The man is perhaps an extreme case, but it’s just this kind of aggressive hostility that led two mothers to fear for their children even as they struggled internally to accept their their coming out. Firefighter Nabi had no idea what to think when her only child Hangyeol told her that they hated their body so much it had led to them experiencing suicidal thoughts. Nabi simply thought it was a phase or else that it was born of the discrimination women face in society and told Hangyeol so directly which only added to their mounting depression and sense of impossibility. Air hostess Vivian meanwhile was stunned when her son Yejoon handed her a letter that began “I am a homosexual”. Though she was accustomed to meeting all kinds of people in her work, she couldn’t quite take in what her son had told her and was then fearful that his life would be difficult or lonely going so far as to apologise for having given birth to him. 

Both women have since become staunch defenders of their children’s right to happiness through their involvement with PFLAG, an organisation for parents of LGBTQ+ children yet they are still frustrated by their conservative nation and its slow progress towards equality. Hangyeol’s chief problem is that they are unable to find steady employment because of the mismatch between their identity documents and gender presentation. On trying to get their gender changed from female, which they were assigned at birth, to male, they face several hurdles including an arcane regulation that insists that even as adults those wishing to legally change their gender must have the permission of both parents (the law was abandoned only in 2019). This is obviously difficult for many transgender people who may have become estranged from their families or otherwise not wish to contact them, leaving aside the absurdity of needing to ask for permission for anything at all when over the age of majority. Meanwhile, Hangyeol also struggles because of the narrow criteria which insist that an applicant should have the matching genitalia for the gender they have requested be recognised on the form which is something they are not currently interested in pursuing. Another judge at the district level is however much more sympathetic and does not make the same demand, simply telling Hangyeol that along with their mother’s testimony all the evidence submitted makes it “obvious” that they are male, telling them to go out and live with pride while apologising for their “intolerant” nation.
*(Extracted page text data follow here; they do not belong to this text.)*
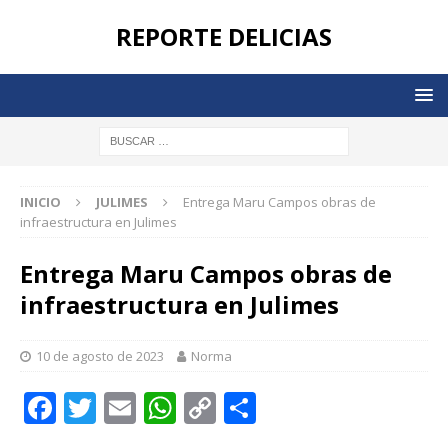
REPORTE DELICIAS
INICIO
JULIMES
Entrega Maru Campos obras de
infraestructura en Julimes
Entrega Maru Campos obras de
infraestructura en Julimes
10 de agosto de 2023
Norma
F
T
E
W
C
C
a
w
m
h
o
o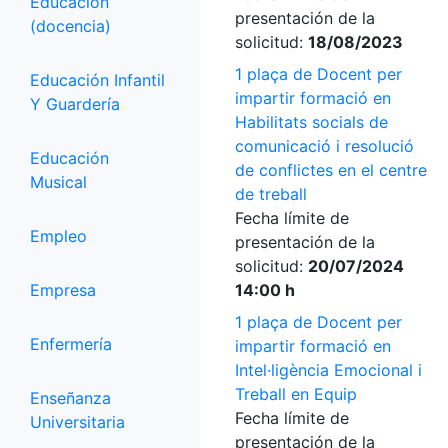
Educación
presentación de la
(docencia)
solicitud:
18/08/2023
1 plaça de Docent per
Educación Infantil
impartir formació en
Y Guardería
Habilitats socials de
comunicació i resolució
Educación
de conflictes en el centre
Musical
de treball
Fecha límite de
Empleo
presentación de la
solicitud:
20/07/2024
Empresa
14:00 h
1 plaça de Docent per
Enfermería
impartir formació en
Intel·ligència Emocional i
Treball en Equip
Enseñanza
Fecha límite de
Universitaria
presentación de la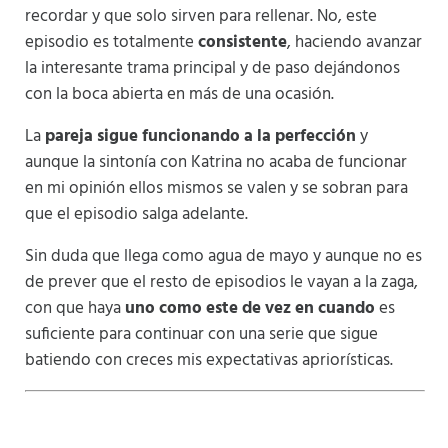
recordar y que solo sirven para rellenar. No, este
episodio es totalmente
consistente
, haciendo avanzar
la interesante trama principal y de paso dejándonos
con la boca abierta en más de una ocasión.
La
pareja sigue funcionando a la perfección
y
aunque la sintonía con Katrina no acaba de funcionar
en mi opinión ellos mismos se valen y se sobran para
que el episodio salga adelante.
Sin duda que llega como agua de mayo y aunque no es
de prever que el resto de episodios le vayan a la zaga,
con que haya
uno como este de vez en cuando
es
suficiente para continuar con una serie que sigue
batiendo con creces mis expectativas apriorísticas.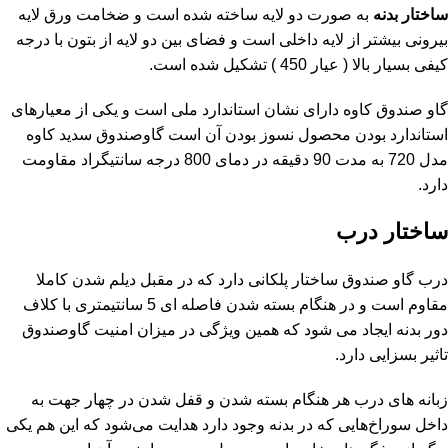
ساختار بدنه
به صورت دو لایه ساخته شده است و ضخامت ورق لایه
بیرونی بیشتر از لایه داخلی است و فضای بین دو لایه از بتون با درجه
کیفی بسیار بالا ( عیار 450 ) تشکیل شده است.
گاو صندوق کاوه دارای نشان استاندارد ملی است و یکی از معیارهای
استاندارد بودن محصول نسوز بودن آن است گاوصندوق سدید کاوه
مدل 720 به مدت 90 دقیقه در دمای 800 درجه سانتیگراد مقاومت
دارد.
ساختار درب
درب گاو صندوق ساختار پلکانی دارد که در مقبل دیلم شدن کاملا
مقاوم است و در هنگام بسته شدن فاصله ای 5 سانتیمتری با کلاف
دور بدنه ایجاد می شود که همین ویژگی در میزان امنیت گاوصندوق
تاثیر بسزایی دارد.
زبانه های درب هر هنگام بسته شدن و قفل شدن در چهار جهت به
داخل سوراخ‌هایی که در بدنه وجود دارد هدایت می‌شود که این هم یکی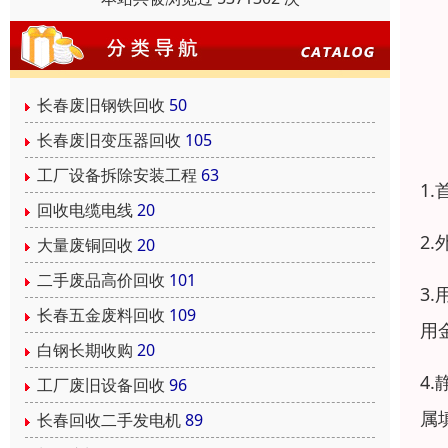
长春废旧钢铁回收
50
长春废旧变压器回收
105
工厂设备拆除安装工程
63
1
回收电缆电线
20
2
大量废铜回收
20
二手废品高价回收
101
3
长春五金废料回收
109
用
白钢长期收购
20
4
工厂废旧设备回收
96
属
长春回收二手发电机
89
Vivian’s son Yejoon meanwhile decided to escape the hostile environment in Korea to study abroad in Canada where he hoped he could live openly as a gay man but has discovered that though this is largely true he still feels somewhat out of place as a Korean living in a foreign culture. Vivian admits that she hoped he would stay in Canada though it meant him being apart from her because his life would be much easier there, though Yejoon eventually makes the decision to move home after falling in love with the friend of a friend he met on his last trip back. One of Vivian’s chief worries had been that Yejoon would be lonely. While thankful that he has found someone with whom he can share his life, she realises that being married isn’t the be all and end all yet continues to campaign for the legalisation of same sex marriage so her son can have the same legal rights as anyone else. Yejoon’s boyfriend Seongjun only recently came out to his mother who is obviously on a bit of a learning curve but quickly comes to accept the boys’ relationship and even attends a PFLAG meeting that gives her even more confidence in her decision. 

Still, it’s clear that there is still a lot of prejudice to be overcome. Nabi is at one point hit in the face by an angry protestor at Pride while the police do nothing, and is intensely worried about her child’s wellbeing especially after seeing a report on the news about radical feminists hounding a transgender student out of an all female university. Yejoon and Seongjung have decided that they don’t necessarily want to be flag wavers but are determined to live happily with the support of both their families in spite of whatever social prejudice they may face. As for Vivian and Nabi, they are committed to fighting for their children’s rights, but also breaking with tradition in abandoning the hierarchal nature of the traditional family to stand shoulder to shoulder with them as they do their best to push for social change in an all too conservative nation. 


Coming to You screened as part of this year’s London Korean Film Festival.